TASKS TO COMPLETE
a – In the challenge FAQ, when will the test dataset be published?
b – Please continue the challenge FAQ from where it stops.

SOURCE PASSAGE

▶

Question:
What kind of external resources can we use?

Answer:
You are free to use all external information that you find
useful, unannotated Medline abstracts included. However, for this
latter resource, you must select abstracts later than year 2000 to
avoid overlapping with the test data.

Question:
We won't use all the linguistic information you provide. Would that be OK?

Answer: 
The participants are free to use or not the linguistic
information associated with the data. Moreover, it will be very
interesting to compare the results according to the type of linguistic
knowledge that is exploited.

Question:
Where are the negative examples?

Answer:
The way negative examples are generated for the IE task is left to the
participants. A straightforward way is to use the Closed-World
Assumption: if no interaction is specified between biological
objects A and B then they do not interact.

Question:
We have read the description of the challenge and examined
the data set. Our question is how the evaluation will be done? Only
one set of data is available on the site, should we use
cross-validation, or a test set will also be published later on?

Answer: 
The results will be evaluated by the participants and by the
challenge organizers on a test dataset which will be published April,
1st. The evaluation criteria will be based on recall and
precision. Further details are coming soon.

◀

DATA PROVIDED

▶

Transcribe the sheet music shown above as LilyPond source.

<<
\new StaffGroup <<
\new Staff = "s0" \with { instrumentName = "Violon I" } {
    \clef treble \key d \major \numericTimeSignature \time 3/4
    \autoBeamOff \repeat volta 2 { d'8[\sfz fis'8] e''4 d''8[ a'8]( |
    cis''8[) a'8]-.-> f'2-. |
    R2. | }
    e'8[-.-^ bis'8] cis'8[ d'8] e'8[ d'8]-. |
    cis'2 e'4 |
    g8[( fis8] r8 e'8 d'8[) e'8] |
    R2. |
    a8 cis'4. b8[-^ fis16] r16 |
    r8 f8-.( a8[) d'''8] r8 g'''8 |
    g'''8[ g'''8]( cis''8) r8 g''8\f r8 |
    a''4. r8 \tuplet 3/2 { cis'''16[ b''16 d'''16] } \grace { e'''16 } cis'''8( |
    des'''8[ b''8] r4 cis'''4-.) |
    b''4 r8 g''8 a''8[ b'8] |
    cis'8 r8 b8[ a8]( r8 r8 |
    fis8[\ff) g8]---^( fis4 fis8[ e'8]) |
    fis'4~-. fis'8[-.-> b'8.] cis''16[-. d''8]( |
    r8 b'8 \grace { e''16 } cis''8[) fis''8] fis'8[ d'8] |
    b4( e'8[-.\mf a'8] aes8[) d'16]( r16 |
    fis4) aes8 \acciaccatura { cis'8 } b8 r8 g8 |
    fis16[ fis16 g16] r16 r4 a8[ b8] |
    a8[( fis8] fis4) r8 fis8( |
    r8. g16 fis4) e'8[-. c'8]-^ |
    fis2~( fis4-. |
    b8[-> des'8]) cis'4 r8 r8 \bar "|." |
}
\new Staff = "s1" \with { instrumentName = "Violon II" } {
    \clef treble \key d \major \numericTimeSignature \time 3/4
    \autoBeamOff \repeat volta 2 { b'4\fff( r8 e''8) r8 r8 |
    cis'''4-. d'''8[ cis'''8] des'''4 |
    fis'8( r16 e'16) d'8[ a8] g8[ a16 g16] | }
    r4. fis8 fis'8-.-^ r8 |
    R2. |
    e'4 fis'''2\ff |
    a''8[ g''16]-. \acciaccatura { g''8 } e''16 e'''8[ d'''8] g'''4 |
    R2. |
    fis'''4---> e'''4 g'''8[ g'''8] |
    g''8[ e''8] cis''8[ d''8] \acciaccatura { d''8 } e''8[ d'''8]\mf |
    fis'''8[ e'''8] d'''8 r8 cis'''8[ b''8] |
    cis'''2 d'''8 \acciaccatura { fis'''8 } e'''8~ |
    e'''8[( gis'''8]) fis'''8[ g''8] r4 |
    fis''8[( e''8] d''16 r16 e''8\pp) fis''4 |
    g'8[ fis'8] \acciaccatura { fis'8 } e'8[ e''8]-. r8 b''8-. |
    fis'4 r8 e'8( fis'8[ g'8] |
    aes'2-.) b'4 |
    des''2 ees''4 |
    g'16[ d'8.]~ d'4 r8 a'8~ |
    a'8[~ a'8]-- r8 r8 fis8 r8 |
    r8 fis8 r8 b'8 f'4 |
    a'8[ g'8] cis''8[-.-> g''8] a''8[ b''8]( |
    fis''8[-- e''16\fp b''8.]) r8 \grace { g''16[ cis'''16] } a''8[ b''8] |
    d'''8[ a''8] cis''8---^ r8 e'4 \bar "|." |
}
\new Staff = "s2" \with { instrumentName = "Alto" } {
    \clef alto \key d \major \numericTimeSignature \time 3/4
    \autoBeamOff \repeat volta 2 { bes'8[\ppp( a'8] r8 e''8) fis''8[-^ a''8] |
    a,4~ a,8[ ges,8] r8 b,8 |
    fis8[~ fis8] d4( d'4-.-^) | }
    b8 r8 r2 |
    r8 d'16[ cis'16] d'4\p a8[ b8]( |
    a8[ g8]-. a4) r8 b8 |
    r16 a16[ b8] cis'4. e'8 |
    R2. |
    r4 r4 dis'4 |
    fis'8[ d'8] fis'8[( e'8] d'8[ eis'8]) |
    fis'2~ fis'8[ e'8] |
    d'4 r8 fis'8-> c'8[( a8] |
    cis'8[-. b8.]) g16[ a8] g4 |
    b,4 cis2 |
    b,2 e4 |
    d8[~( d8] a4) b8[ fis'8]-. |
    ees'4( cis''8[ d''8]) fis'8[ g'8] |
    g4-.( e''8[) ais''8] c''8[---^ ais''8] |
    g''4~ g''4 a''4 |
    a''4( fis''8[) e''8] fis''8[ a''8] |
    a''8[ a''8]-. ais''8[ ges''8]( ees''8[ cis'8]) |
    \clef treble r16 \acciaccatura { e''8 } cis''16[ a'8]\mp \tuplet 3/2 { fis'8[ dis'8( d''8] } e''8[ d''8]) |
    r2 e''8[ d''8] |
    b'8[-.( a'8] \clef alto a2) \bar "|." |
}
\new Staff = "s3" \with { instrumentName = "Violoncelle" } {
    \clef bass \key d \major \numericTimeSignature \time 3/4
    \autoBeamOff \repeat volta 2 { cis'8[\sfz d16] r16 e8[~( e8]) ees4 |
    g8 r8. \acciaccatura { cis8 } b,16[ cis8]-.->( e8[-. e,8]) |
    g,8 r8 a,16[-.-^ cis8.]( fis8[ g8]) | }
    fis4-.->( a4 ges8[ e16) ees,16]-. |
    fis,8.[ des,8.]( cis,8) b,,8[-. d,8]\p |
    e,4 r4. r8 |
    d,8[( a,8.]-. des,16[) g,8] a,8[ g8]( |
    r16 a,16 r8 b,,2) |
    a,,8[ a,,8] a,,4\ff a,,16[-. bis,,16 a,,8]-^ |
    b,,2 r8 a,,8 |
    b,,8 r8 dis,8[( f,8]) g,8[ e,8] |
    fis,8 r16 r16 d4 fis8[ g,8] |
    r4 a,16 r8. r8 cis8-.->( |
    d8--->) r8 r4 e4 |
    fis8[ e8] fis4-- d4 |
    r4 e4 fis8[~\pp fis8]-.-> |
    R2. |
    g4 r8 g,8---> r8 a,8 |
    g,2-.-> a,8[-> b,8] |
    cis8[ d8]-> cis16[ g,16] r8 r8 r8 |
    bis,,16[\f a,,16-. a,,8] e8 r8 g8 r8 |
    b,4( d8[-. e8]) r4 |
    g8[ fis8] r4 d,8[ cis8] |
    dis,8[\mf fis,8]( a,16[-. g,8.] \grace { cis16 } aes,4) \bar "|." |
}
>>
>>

◀

LIST OF ANSWERS
a – April 1st.

b –
Question: 
Systems have to be able to determine the genic_interaction
relations but will agents and targets be supplied or will these also
need to be determined by the entered systems.

Answer: 
Agents and targets are redundant with respect to the
genic_interaction relations, but have been included for
readability. They won't be provided in the test data. All potential
candidates as agents and targets have already been provided in the
named-entity dictionary and the information extraction task consists
in selecting in the sentences, the right couples of agents and targets
among the candidates and linking them properly.

Question: 
We think there are some errors in the training data
available from the website. The ID of each sentence should be unique,
but genic_interaction_data.txt contains at least three sentences with
the same ID number.

Answer:
Yes, it came from sentence segmentation errors. The data sets are
properly segmented now.